China remains an important role in the world of bitcoin mining.
First of all, it has great capability of increasing industry cohesion, thanks to its geographical location. Besides, through very cheap labor costs China is able to gain the competitive edge in the rapid manufacture of miners. The
endowment of natural sources is also a definite advantage to China, allowing massive mining farms in China to capitalize on cheap electricity.
On 21st November 2019, Jiananyunzhi, a Hangzhou-based miner manufacturing company was listed on the Nasdaq exchange. It is deemed as the first successfully listed enterprise in China that is specialized in the production of bitcoin miners.
Since last June, the Bitcoin network hash rate has increased by 80%, probably because of the extensive use of advanced mining machines. As shown by a new report by CoinShares, Chinese bitcoin miners comprise about 66% of the world’s Bitcoin processing power, reaching their highest level since June, 2019 when they first exceeded 60%. Chris Bendiksen, the research director of CoinShares claimed that the extensive use of more advance mining machines is the main cause for this increase.

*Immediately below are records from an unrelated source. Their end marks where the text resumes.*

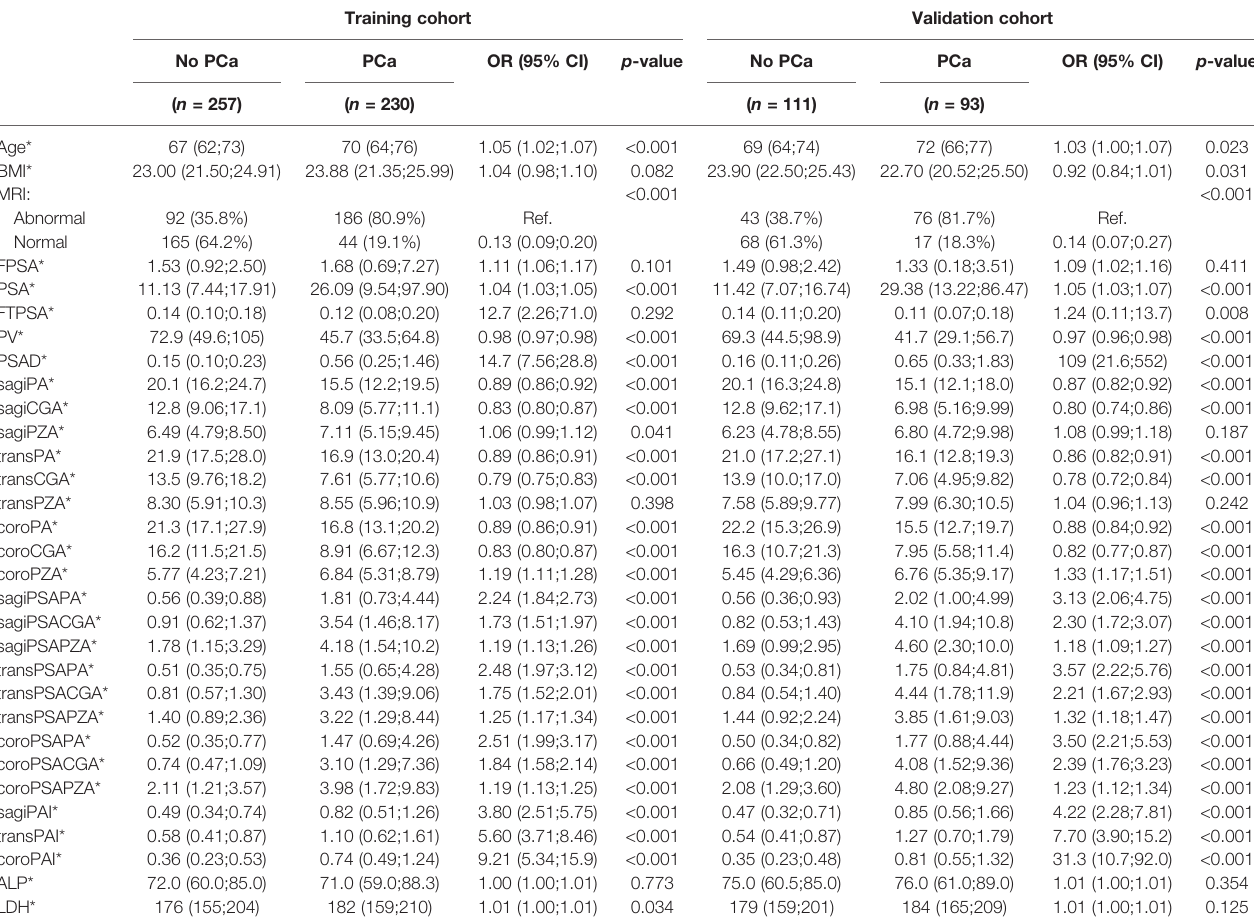
TABLE 1 | Clinical characteristics of patients before the prostate biopsy. Training cohort Validation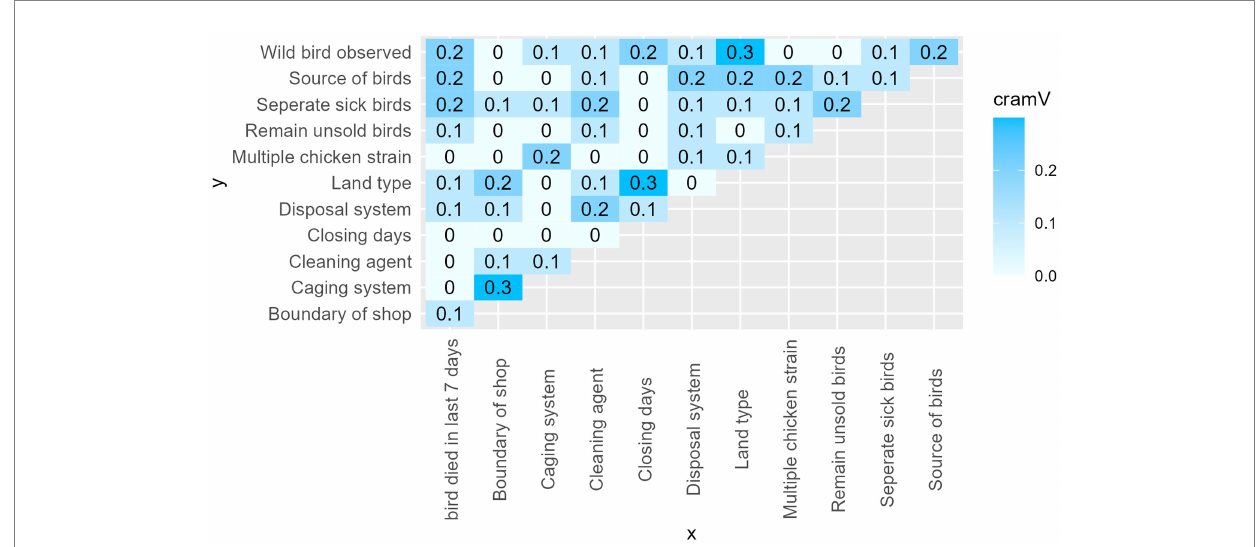
FIGURE 6 Cramer’s V values matrix between explanatory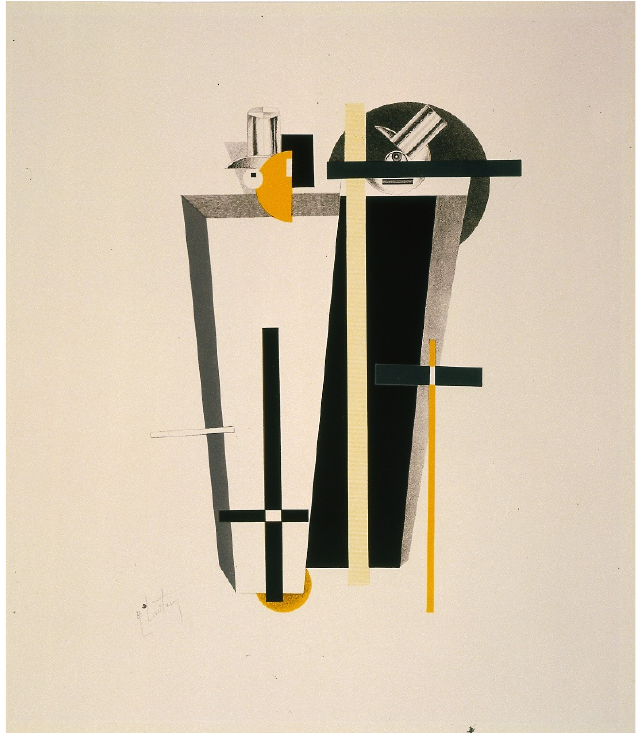
Figure 19. El Lissitzky, ‘The Gravediggers, lithograph for the ‘Figurinnenmappe’, 1923. Van Abbe ‐ museum. Photo: Peter Cox.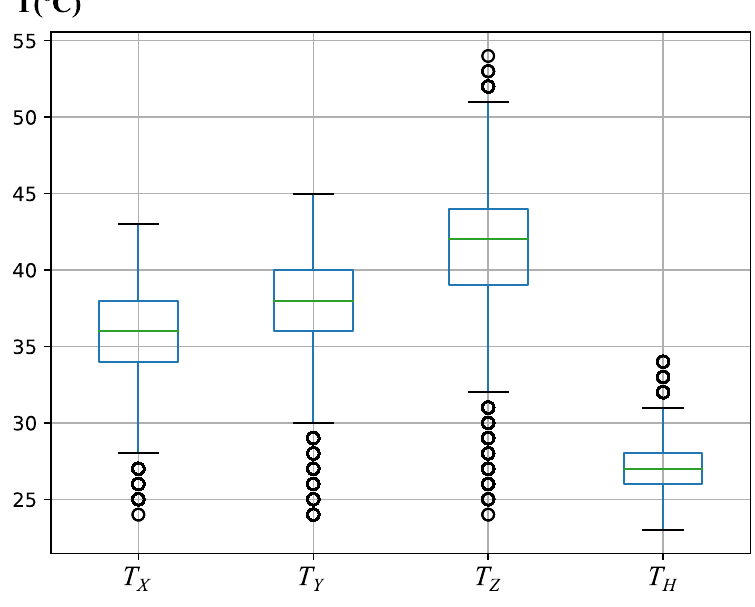
Figure 4. Box plots for temperature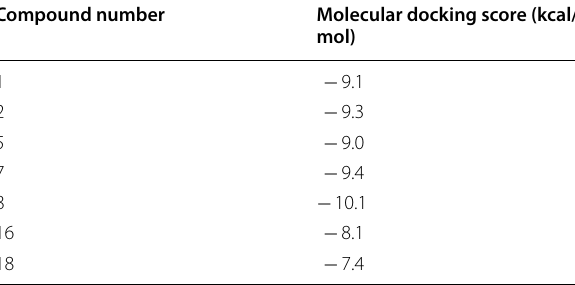
Table 1 Molecular docking result of the designed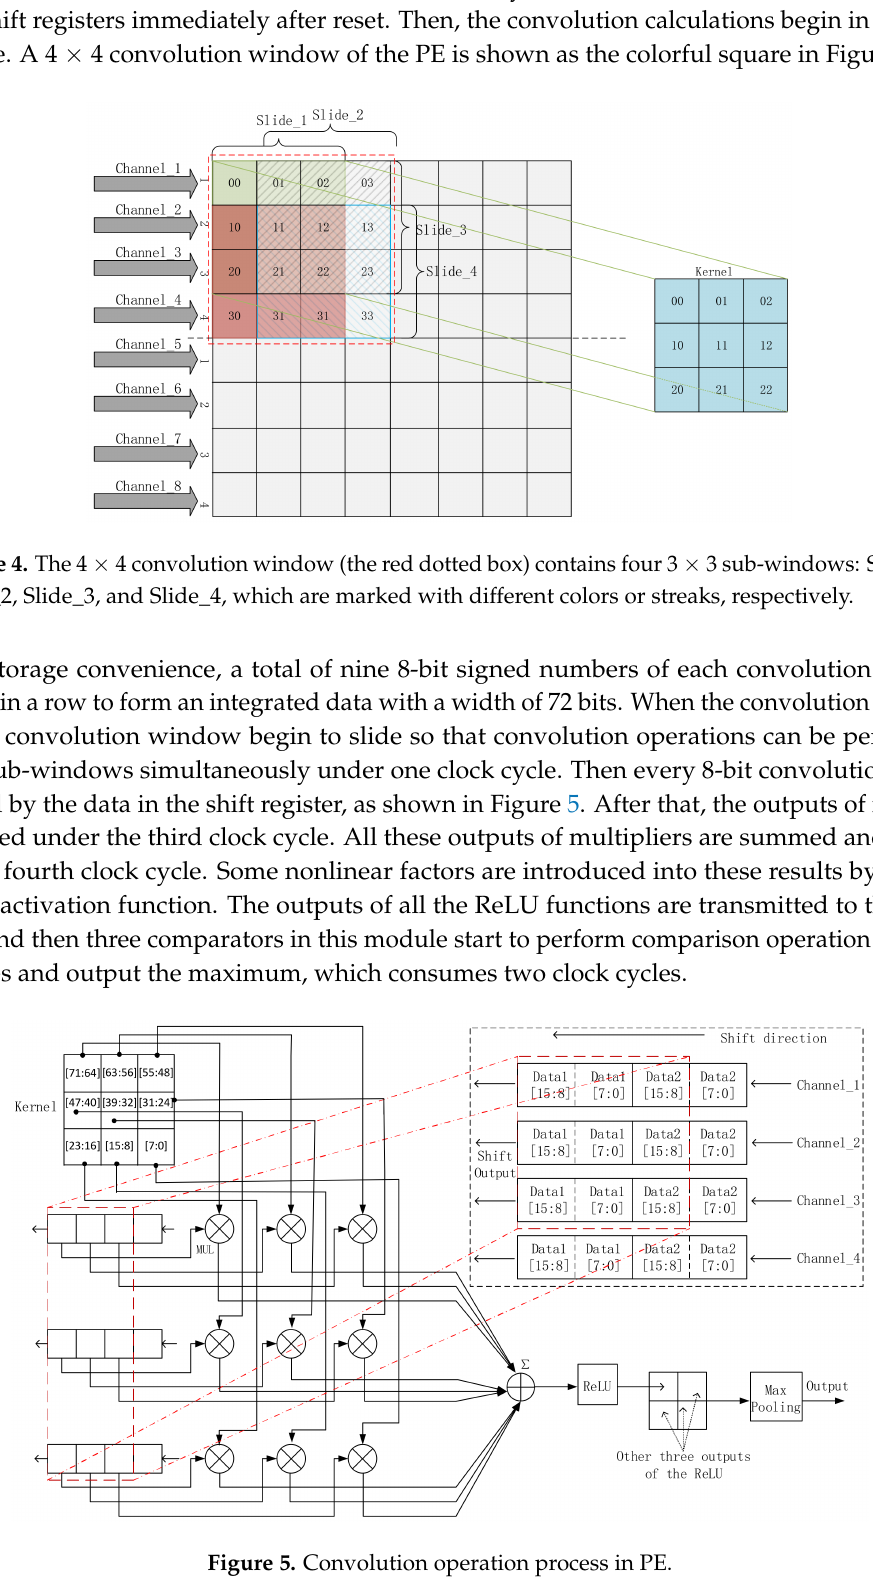
Figure 5. Convolution operation process in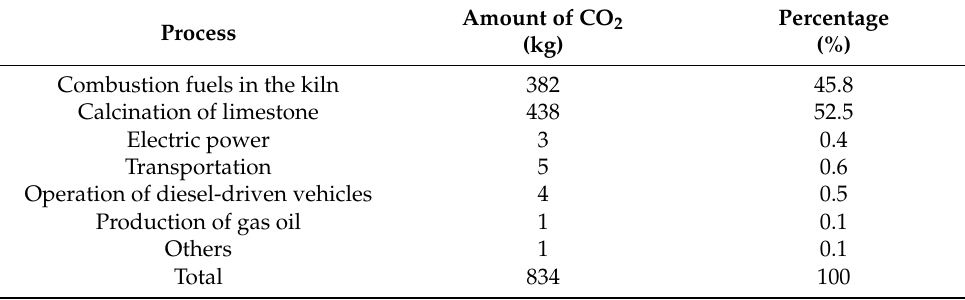
Table 7. Amounts and sources of alternative fuel CO 2 emissions per ton of OPC [22]. Amount of CO 2 Percentage Type of Fuel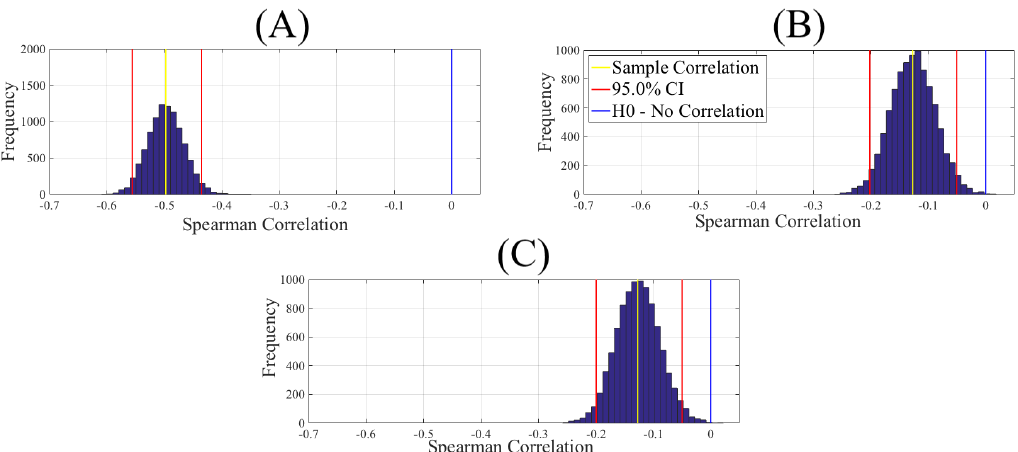
Figure A3. Spearman correlation between participants’ DEs (i.e., 62 DEs associated with 62 EEG channels of a participant, per affect) and their corresponding MSE1 values (i.e., 62 MSE1s associated with 62 EEG channels of a participant, per affect) in ( A ) negative, ( B ) neutral, and ( C ) Positive.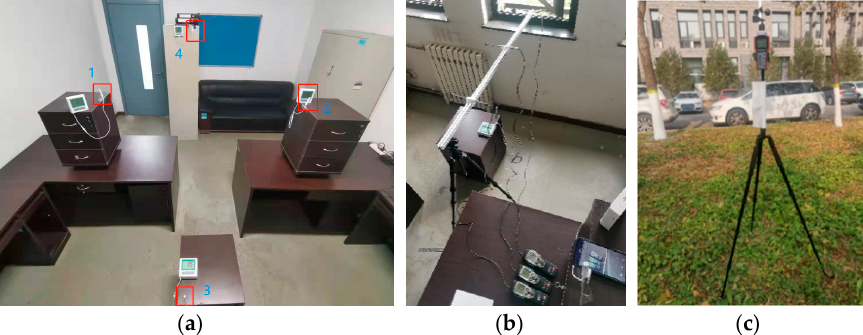
Figure 6. ( a ) Test room with locations of temperature and relative humidity sensors marked, ( b ) locations of anemometers measuring indoor air velocity distribution, and ( c ) the meteorological station placed outside the studied building.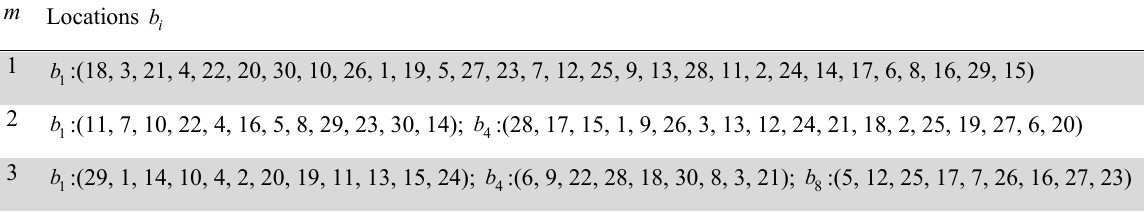
Sequences of tasks, i.e., groups of evacuated citizens for different number m of launched locations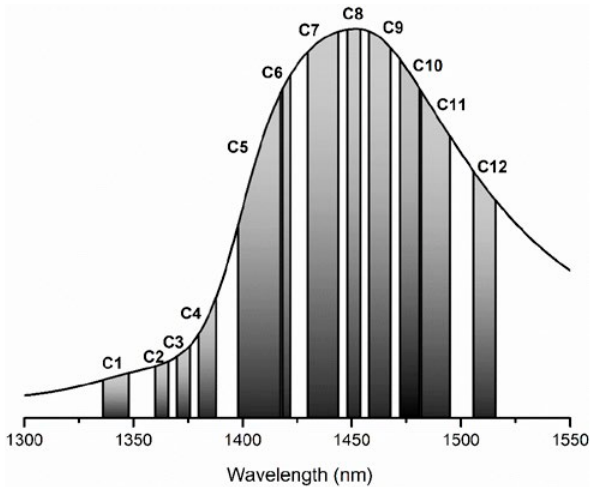
Figure 1. Schematic depiction of the water matrix coordinates (WAMACS), which are the wavelength ranges where the spectral absorption changes most in bio-aqueous systems due to pertuba- tions.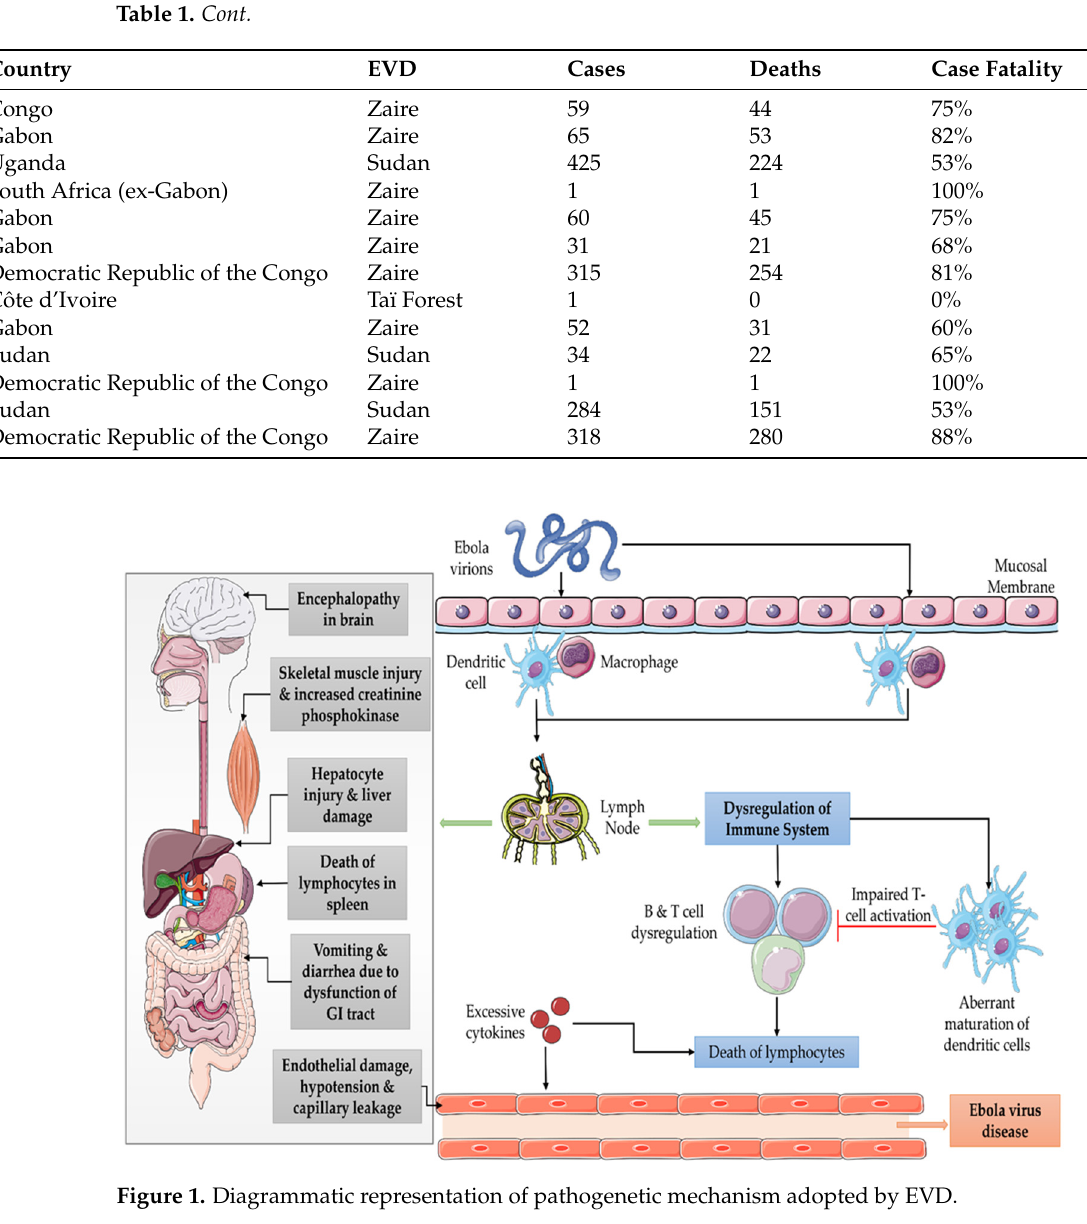
Figure 1. Diagrammatic representation of pathogenetic mechanism adopted by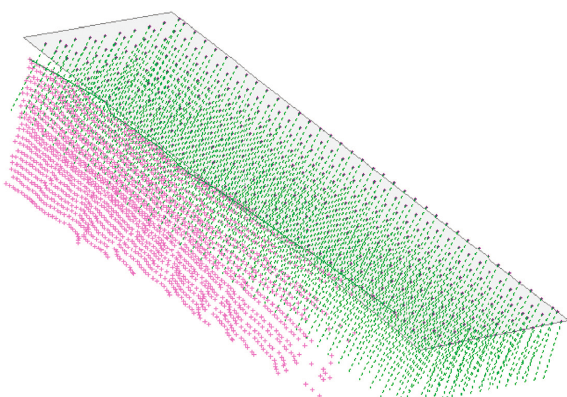
Figure 2: 3D display of the geological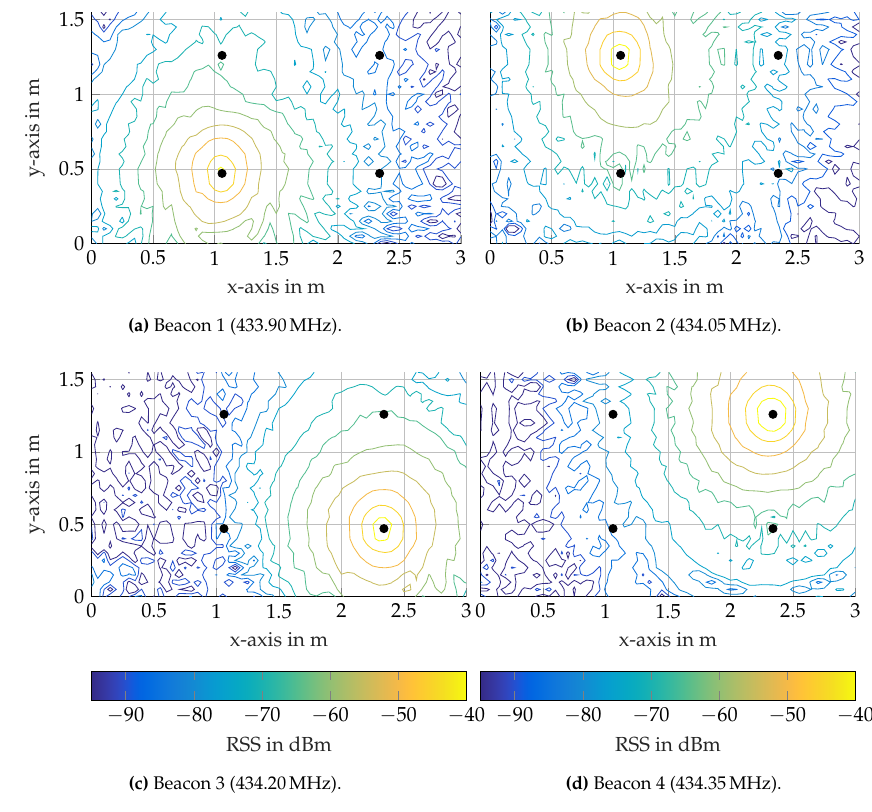
Figure 15. Contour plots of RSS values measured over 5 s on each grid point at the beacons’ frequencies. Black markers depict the beacons.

Yunnan, Xinjiang, Inner Mongolia and Sichuan in China have been the world’s most important mining centers and at least half of the global hash rate is concentrated in Sichuan. Other major centers of bitcoin mining are mainly distributed over America, Russia and Kazakhtan.
As it will become easier for Chinese manufacturers to export chips of mining machines in the future, the bitcoin computing power is expected to be well-distributed around the world.